I don't know what skiboot is... is that coreboot? Do they have a real use case for having both hashes in the log or is it just another bootloader where someone decided "might as well write all the hashes in advance just because the spec technically allows for it"?

My question is: is there any user of coreboot right now who would actually turn on multiple hashes for production purposes because otherwise something they need doesn't work for them?

I don't know what skiboot is... is that coreboot? Do they have a real use case for having both hashes in the log or is it just another bootloader where someone decided "might as well write all the hashes in advance just because the spec technically allows for it"?

My question is: is there any user of coreboot right now who would actually turn on multiple hashes for production purposes because otherwise something they need doesn't work for them?

Skiboot is a payload currently used by OpenPOWER systems [1], like QEMU POWER9 or Talos II that is slowly being upstreamed [2]. With additional changes both to format of log created by coreboot and to the payload itself (latter breaks TPM2.0 logs), it could be persuaded to work with one hash, we did that as PoC for our setup that uses TPM1.2 (due to supply chain issues and low ability of I2C TPMs in general). However, instead of following existing standards, be it TCG or coreboot, such approach creates yet another one. Having the ability to use more than one would make transition to TPM2.0 easier, if not no-op. Since we are going to have to change event log generation code anyway, we want to do it properly, instead of putting another half-measure in place.

So no, there are no users of coreboot that would use it right now, but there will (hopefully) soon be. As this is a change that will impact many platforms, we want to push it upstream sooner rather than later, leaving as much time for review and testing as possible.
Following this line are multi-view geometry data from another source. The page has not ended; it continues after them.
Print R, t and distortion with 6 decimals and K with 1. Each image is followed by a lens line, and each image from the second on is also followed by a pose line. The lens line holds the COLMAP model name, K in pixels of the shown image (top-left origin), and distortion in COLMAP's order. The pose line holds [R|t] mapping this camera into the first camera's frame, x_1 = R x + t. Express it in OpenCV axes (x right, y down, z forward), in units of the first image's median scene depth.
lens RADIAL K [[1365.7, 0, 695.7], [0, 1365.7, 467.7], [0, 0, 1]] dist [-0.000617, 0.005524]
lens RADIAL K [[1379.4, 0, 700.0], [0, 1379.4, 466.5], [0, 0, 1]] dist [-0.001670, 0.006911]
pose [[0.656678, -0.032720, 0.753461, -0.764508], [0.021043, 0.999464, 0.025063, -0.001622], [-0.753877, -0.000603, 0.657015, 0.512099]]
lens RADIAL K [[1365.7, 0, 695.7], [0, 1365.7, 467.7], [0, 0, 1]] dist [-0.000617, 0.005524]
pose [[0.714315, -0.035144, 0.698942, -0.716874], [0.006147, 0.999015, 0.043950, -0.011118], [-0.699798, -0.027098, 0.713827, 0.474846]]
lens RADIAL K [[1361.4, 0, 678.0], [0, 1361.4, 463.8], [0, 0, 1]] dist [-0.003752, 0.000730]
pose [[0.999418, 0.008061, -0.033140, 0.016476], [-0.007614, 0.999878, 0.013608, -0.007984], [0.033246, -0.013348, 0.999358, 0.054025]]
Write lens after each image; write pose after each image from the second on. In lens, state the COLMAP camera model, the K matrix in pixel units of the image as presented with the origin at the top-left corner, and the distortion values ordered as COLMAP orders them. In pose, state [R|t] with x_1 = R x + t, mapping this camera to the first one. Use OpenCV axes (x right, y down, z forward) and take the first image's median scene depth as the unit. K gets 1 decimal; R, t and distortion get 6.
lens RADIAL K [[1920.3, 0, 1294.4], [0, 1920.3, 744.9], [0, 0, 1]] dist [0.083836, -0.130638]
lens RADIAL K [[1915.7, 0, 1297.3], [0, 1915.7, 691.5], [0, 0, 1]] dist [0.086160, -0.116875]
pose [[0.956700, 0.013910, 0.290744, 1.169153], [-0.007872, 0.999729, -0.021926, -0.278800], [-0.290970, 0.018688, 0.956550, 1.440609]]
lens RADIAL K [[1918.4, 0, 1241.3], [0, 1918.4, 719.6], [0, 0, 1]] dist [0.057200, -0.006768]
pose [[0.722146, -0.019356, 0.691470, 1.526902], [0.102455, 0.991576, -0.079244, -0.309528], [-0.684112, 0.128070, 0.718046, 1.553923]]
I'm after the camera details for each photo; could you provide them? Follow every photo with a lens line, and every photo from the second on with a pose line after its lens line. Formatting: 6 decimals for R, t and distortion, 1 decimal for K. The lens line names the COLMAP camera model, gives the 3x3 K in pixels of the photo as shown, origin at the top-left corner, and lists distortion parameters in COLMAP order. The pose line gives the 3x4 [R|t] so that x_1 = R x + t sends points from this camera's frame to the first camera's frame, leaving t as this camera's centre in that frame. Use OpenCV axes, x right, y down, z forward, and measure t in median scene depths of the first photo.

[1] https://github.com/coreboot/coreboot/tree/master/payloads/external/skiboot
[2] https://review.coreboot.org/q/topic:talos-2

However, instead of following existing standards, be it TCG or coreboot, such approach creates yet another one. Having the ability to use more than one would make transition to TPM2.0 easier, if not no-op. Since we are going to have to change event log generation code anyway, we want to do it properly, instead of putting another half-measure in place.

Sorry, I still get the impression that we have a fundamental misunderstanding here. The TCG does not dictate how many hashes need to be logged in the TCPA log! (Or does it? If I'm wrong about this please clarify the exact spec and section that defines what hash algorithms must be present in the long, because I am not aware of any such requirement.) The TCG defined a log format that allows an implementation to log one or more hashes of different algorithms for each measurement entry. What exact algorithms and how many of them to use is entirely up to the implementation.

So no, we would not be "putting another half-measure in place" that creates "yet another" standard. We would be switching to the exact TCG standard that you want (which I am generally not opposed to at all), we would use that exact format, and we would just choose to only log one hash for one algorithm in that data structure that is designed to hold one or more hashes depending on how the writer decides to fill it out. Because we don't have a use case for more than one hash. That's all I'm talking about.

There may not be a strong need to have multiple hashes in the log entries yet. I have also recently spotted Intel fTPMs that can have only one PCR bank active at a time, so only discrete TPMs are capable of having multiple PCR banks active. Let's stick with a single hash algorithm in the entries for now. If needed we may add additional algorithms later indeed.